# [Work instruction A]
Starting at the line that contains "The open series" and continuing through the end of the listing, recast those lines as a numbered list. Skip blank lines and leave out the pictures.

To compute $\int_{(0,\infty)}e^{(-a+it)x}\frac{\sin x}{x} dx$

Question

In this post there is an intermediate step to compute $ \int_{(0,\infty)}e^{(-c_1+it)x_1}\frac{\sin x_1}{x_1} dx $ where I can't find how to work it out.

To simplify the notation Let's just rename the parameters so the question is to show $$ I(a):= \int_{(0,\infty)}e^{(-a+it)x}\frac{\sin x}{x} \text{d}x = \frac{1}{2i} \log \left(\frac{a+i(1-t)}{a-i(1+t)}\right) $$

I've tried so far:

\begin{align*} I'(a)&:=-\int_{(0,\infty)}e^{(-a+it)x } \sin x \text{d}x \\ &= \frac{1}{a-it}e^{(-a+it)x } \sin x |_0^\infty - \frac{1}{a-it}\int_{(0,\infty)}e^{(-a+it)x } \cos x \text{d}x \\ &= \frac{1}{(-a+it)^2} e^{(-a+it)x } \cos x |_0^\infty +\frac{1}{(-a+it)^2}\int_{(0,\infty)}e^{(-a+it)x } \sin x \text{d}x \\ &= -\frac{1}{(-a+it)^2} -\frac{1}{(-a+it)^2} I'(a) \end{align*}

So, $$I'(a) = -\frac{1}{(a-it)^2+1} = \frac{1}{2i} \left(\frac{1}{a-it+i}-\frac{1}{a-it-i}\right)$$

Hence

\begin{align*} I(a)&=I(0)+\int_0^{a} I'(a) \text{d}a \\ &=I(0)+\frac{1}{2i} \int_0^{a} \left(\frac{1}{a-it+i}-\frac{1}{a-it-i}\right) \text{d}a \\ &=I(0)+\frac{1}{2i} \left.\log \left(\frac{a-it+i}{a-it-i}\right) \right|_0^{a} \\ &=I(0) + \frac{1}{2i} \log \left(\frac{a+i(1-t)}{a-i(1+t)}\right) -\frac{1}{2i} \log \left(-\frac{1-t}{1+t}\right) \end{align*}

Now I'm stuck at $I(0)$. Note that $I(0)$ shall be interpreted as $$\lim\limits_{a\to 0^+}I(a) = \lim\limits_{a\to 0^+} \int_{(0,\infty)}e^{(-a+it)x}\frac{\sin x}{x} \text{d}x $$, however I can't see how to compute this.

# [Supplied information]
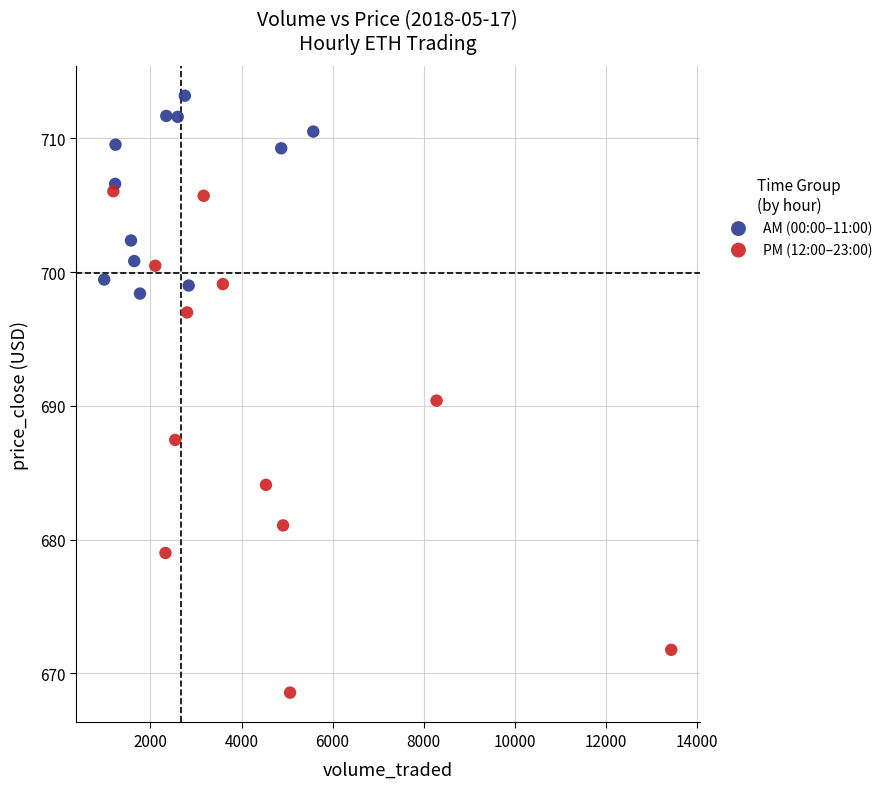

Which series contains the lowest Y value?

PM (12:00–23:00)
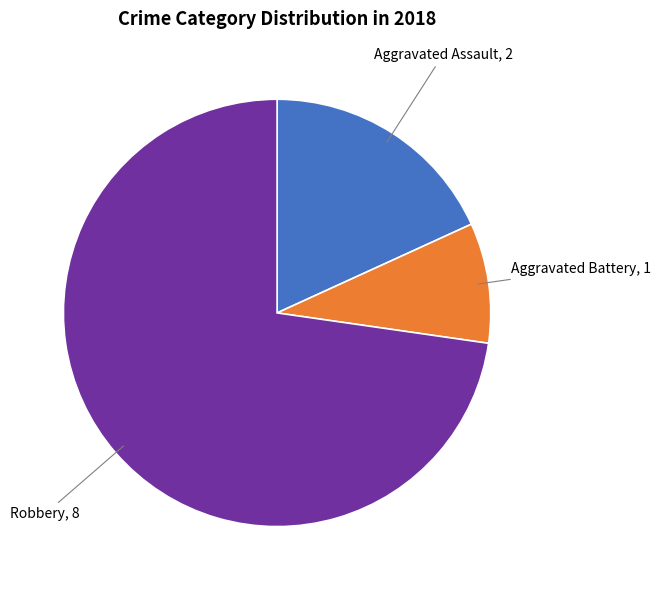

Does any single category account for the majority?

Yes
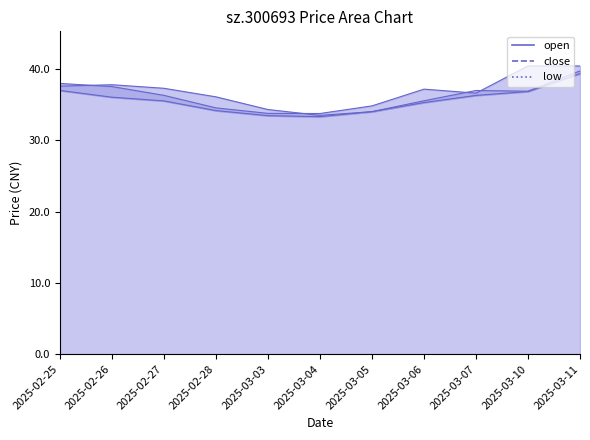

The open series shows 35.5 at 2025-03-06. True or false?

True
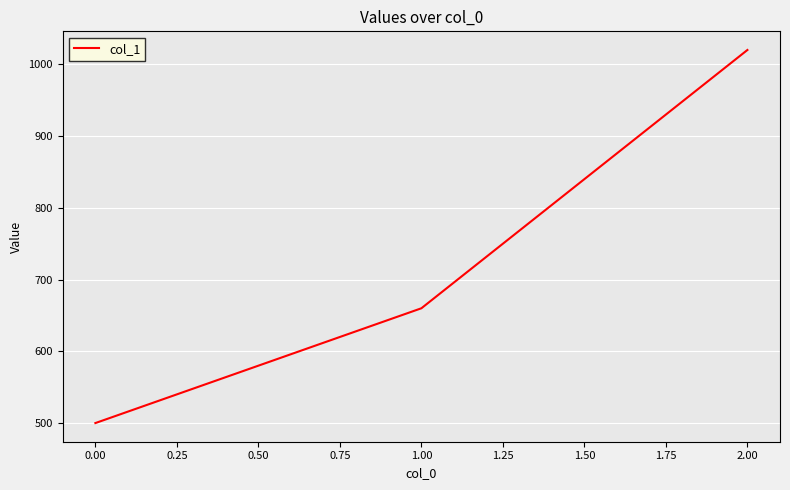

Count the number of data series in this chart.

1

# [Work instruction B]
In two sentences, summarize the forum question about the integral of e^((-a+it)x) sin x / x over (0, ∞).

# [Final answer A]
1. The open series shows 35.5 at 2025-03-06. True or false?
2. True
3. Count the number of data series in this chart.
4. 1

# [Final answer B]
The poster wants to show that this integral, I(a), equals (1/2i) log((a+i(1-t))/(a-i(1+t))), an intermediate step from another post. Differentiating in a and integrating by parts gives I'(a) = -1/((a-it)^2+1), and integrating that from 0 to a expresses I(a) in terms of I(0), but the poster cannot compute I(0), understood as the limit of I(a) as a approaches 0 from above.